- [READING TEXT]
Content starts

IN 1987, two aspiring bohemians who met at the University of Wisconsin, Mitch Deprey and Eddie Guerriero—soon to be immortalized as "Mitchell D and Eddie Lee Sausage"—left the Midwest for San Francisco. They moved into a funky apartment where they soon discovered that their new next-door neighbors were a modern-day odd couple, only more depressing. One, Raymond, a virulent homophobe in love with the word "cocksucker"; the other, Peter, a sassy gay man prone to rejoinders of "SHUT UP, LITTLE MAN!," both of them sad alcoholics who inexplicably shared a one-room apartment (along with an occasional third roommate, Tony, an even more bitter drunk). Raymond and Peter's vulgar, late-night scream fights were so entertaining that Mitch and Eddie started recording them, sharing the tapes with friends (who in turn shared them with their friends), all of them captivated by the duo's bizarre relationship and quotable one-liners ("I'm not dead! I will tell you if I'm dead"). Soon, the "Shut Up, Little Man" tapes had spawned comics, a stage play, and three competing film projects—a viral, found-comedy sensation in the days before the internet.

Phew, that was expository, wasn't it? Much like my first paragraph, at times, Matthew Bate's documentary groans under the weight of the prologue. Trying to untangle the confusing knot of relationships that led to three competing film projects is less fascinating than it is exhausting—not to mention trying to parse the rights issues that eventually caused those projects to collapse (Byzantine under normal circumstances, you can imagine what a nightmare determining copyright is when two guys record two other guys without their permission, and then another set of guys write a film based on that).

But just when you're about to give up, Shut Up, Little Man! hits its stride, narrowing the focus to the subjects of the original recordings—what happened to them? What did they think about the tapes? Did they get gay with each other when no one was looking? It takes the form of an in-search-of doc or a mystery, such that when they finally catch up to lone surviving roommate Tony, actually seeing him describe Peter as "fruitier than a goddamn pineapple" is strangely cathartic. The only drawback is an obnoxious digression where Bate asks Mitch and Eddie whether they consider their recordings "art." There's an obvious answer to this question, and it's "WHO FUCKING CARES?" Art schmart, the recordings are a strange little slice of history, that's why people love them so much. Asking whether two shouty old drunks trying to booze themselves to death were being exploited just seems a tad precious for my jaded, internet-deadened ass. But here I am wanting to argue about the content rather than the method—the mark of a successful documentary if ever there was one.

Content ends

- [RECORDS PROVIDED]
Content starts

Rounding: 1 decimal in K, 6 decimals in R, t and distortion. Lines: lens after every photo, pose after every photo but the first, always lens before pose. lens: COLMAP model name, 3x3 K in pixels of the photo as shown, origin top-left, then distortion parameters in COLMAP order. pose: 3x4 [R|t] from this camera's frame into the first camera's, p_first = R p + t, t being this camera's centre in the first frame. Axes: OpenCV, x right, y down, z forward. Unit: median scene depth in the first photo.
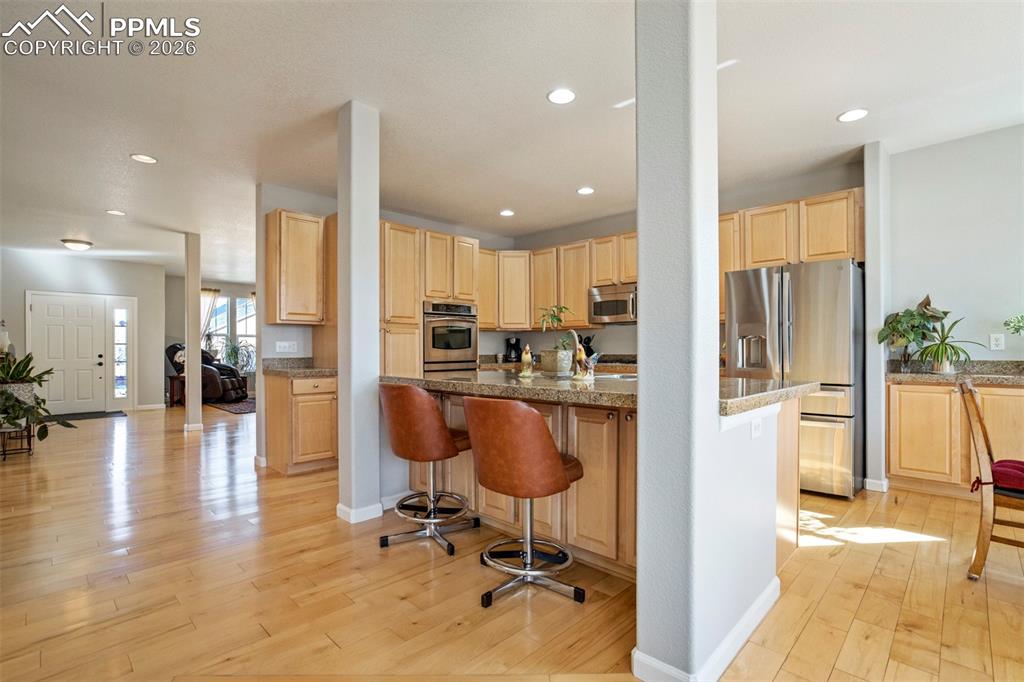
lens RADIAL K [[477.0, 0, 532.6], [0, 477.0, 349.7], [0, 0, 1]] dist [0.001128, 0.000481]
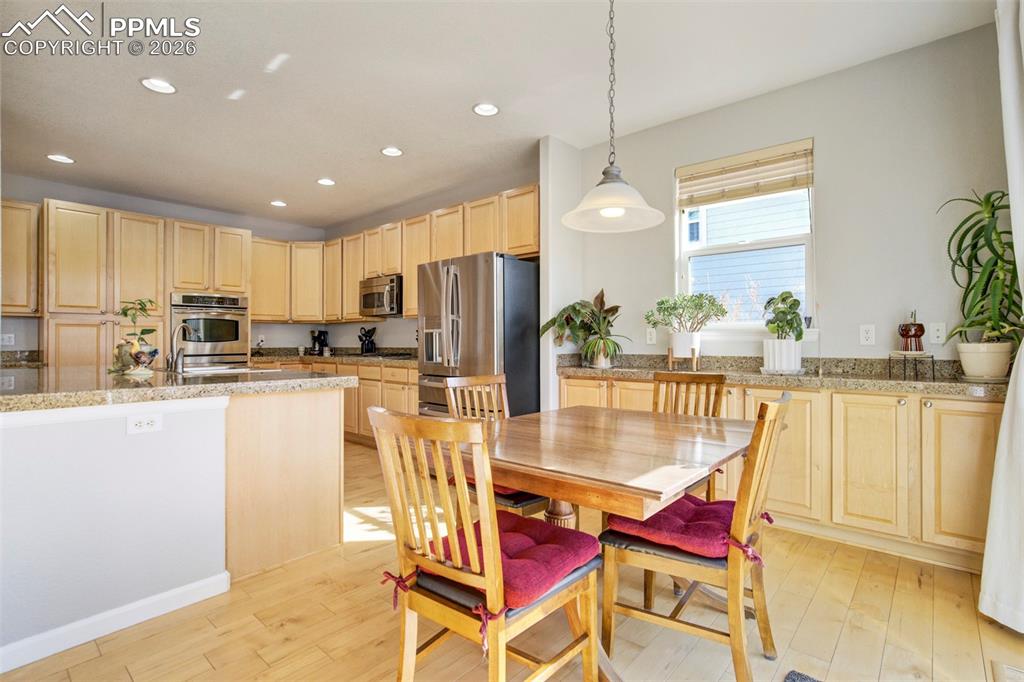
lens RADIAL K [[485.9, 0, 512.0], [0, 485.9, 341.0], [0, 0, 1]] dist [-0.001190, 0.000102]
pose [[0.999805, 0.002309, 0.019598, 0.445621], [-0.002268, 0.999995, -0.002145, -0.002501], [-0.019603, 0.002100, 0.999806, -0.009750]]
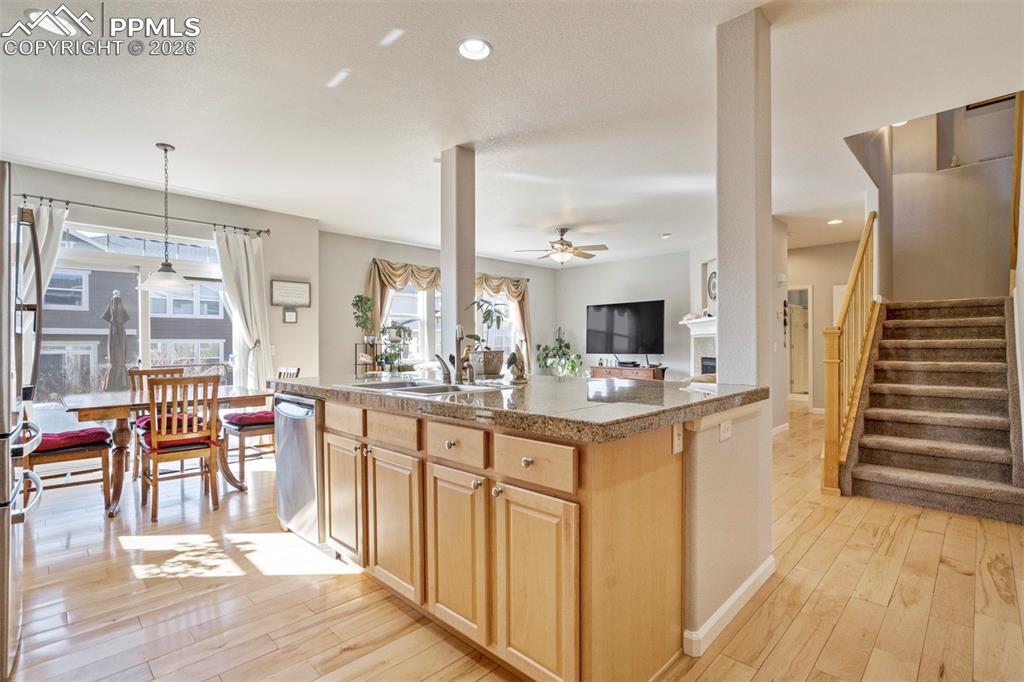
lens RADIAL K [[480.4, 0, 512.0], [0, 480.4, 341.0], [0, 0, 1]] dist [-0.001892, -0.000319]
pose [[-0.999088, 0.010289, 0.041452, -0.020689], [0.009985, 0.999922, -0.007515, -0.006314], [-0.041526, -0.007094, -0.999112, 1.078656]]
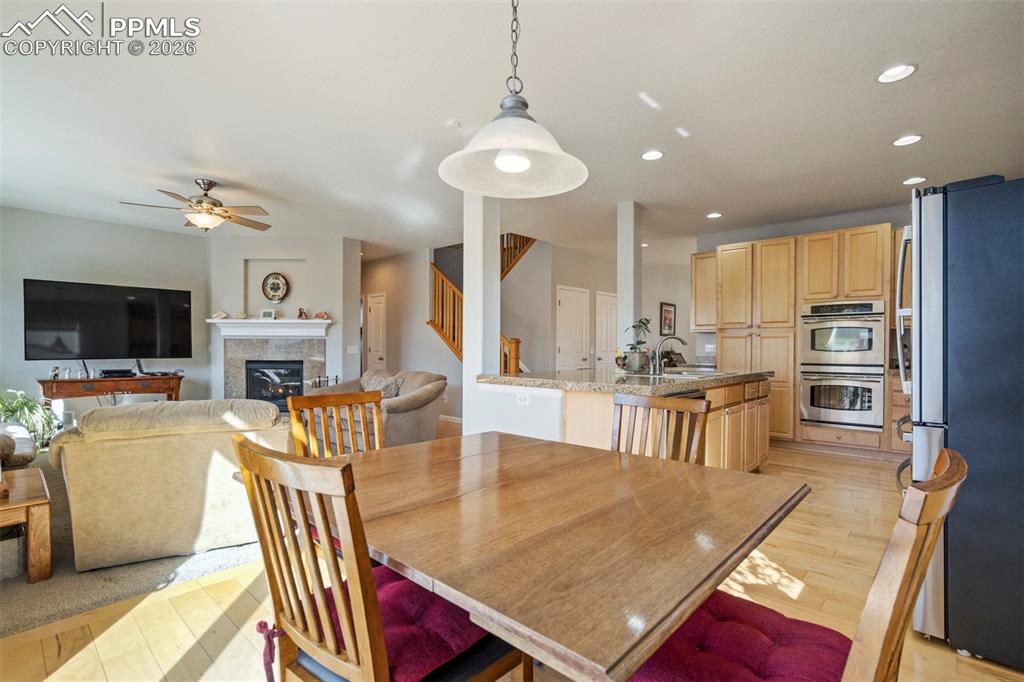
lens RADIAL K [[486.7, 0, 514.5], [0, 486.7, 345.6], [0, 0, 1]] dist [-0.001852, 0.000098]
pose [[0.021142, 0.000251, -0.999776, 0.808838], [-0.006541, 0.999979, 0.000112, -0.008991], [0.999755, 0.006537, 0.021143, 0.351201]]
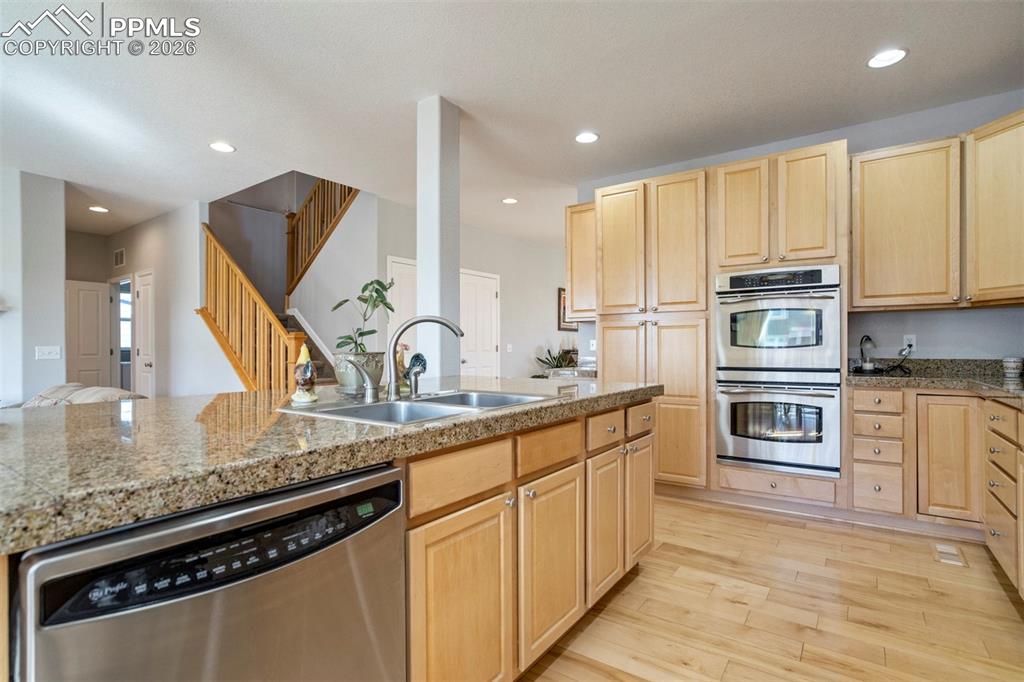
lens RADIAL K [[491.8, 0, 512.0], [0, 491.8, 341.0], [0, 0, 1]] dist [-0.022026, 0.000057]
pose [[0.124300, -0.008042, -0.992212, 0.404736], [0.002555, 0.999966, -0.007785, -0.006096], [0.992241, -0.001568, 0.124316, 0.629552]]
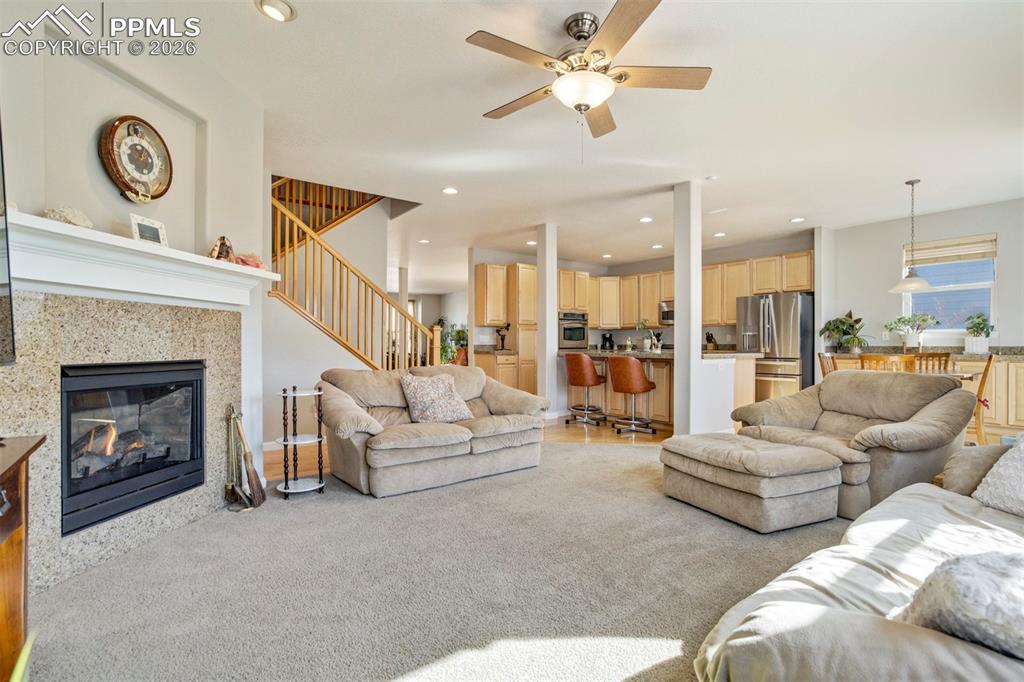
lens RADIAL K [[477.5, 0, 538.2], [0, 477.5, 347.1], [0, 0, 1]] dist [0.000387, 0.023772]
pose [[0.991200, 0.005123, -0.132273, -0.076642], [-0.004633, 0.999981, 0.004012, 0.016627], [0.132291, -0.003364, 0.991205, -0.686435]]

Content ends

- [TASKS]
(1) In the review of Shut Up, Little Man! above, rewrite the stretch from "Phew, that was" through "based on that).", swapping "documentary" for "film".
(2) Answer these questions using the review of Shut Up, Little Man!:
(a) At which university did Mitch Deprey and Eddie Guerriero meet?
(b) Who made the documentary?
(c) How does Tony describe Peter?

- [REPLIES]
(1)
Phew, that was expository, wasn't it? Much like my first paragraph, at times, Matthew Bate's film groans under the weight of the prologue. Trying to untangle the confusing knot of relationships that led to three competing film projects is less fascinating than it is exhausting—not to mention trying to parse the rights issues that eventually caused those projects to collapse (Byzantine under normal circumstances, you can imagine what a nightmare determining copyright is when two guys record two other guys without their permission, and then another set of guys write a film based on that).

(2)
(a) The University of Wisconsin.
(b) Matthew Bate.
(c) He says Peter is "fruitier than a goddamn pineapple."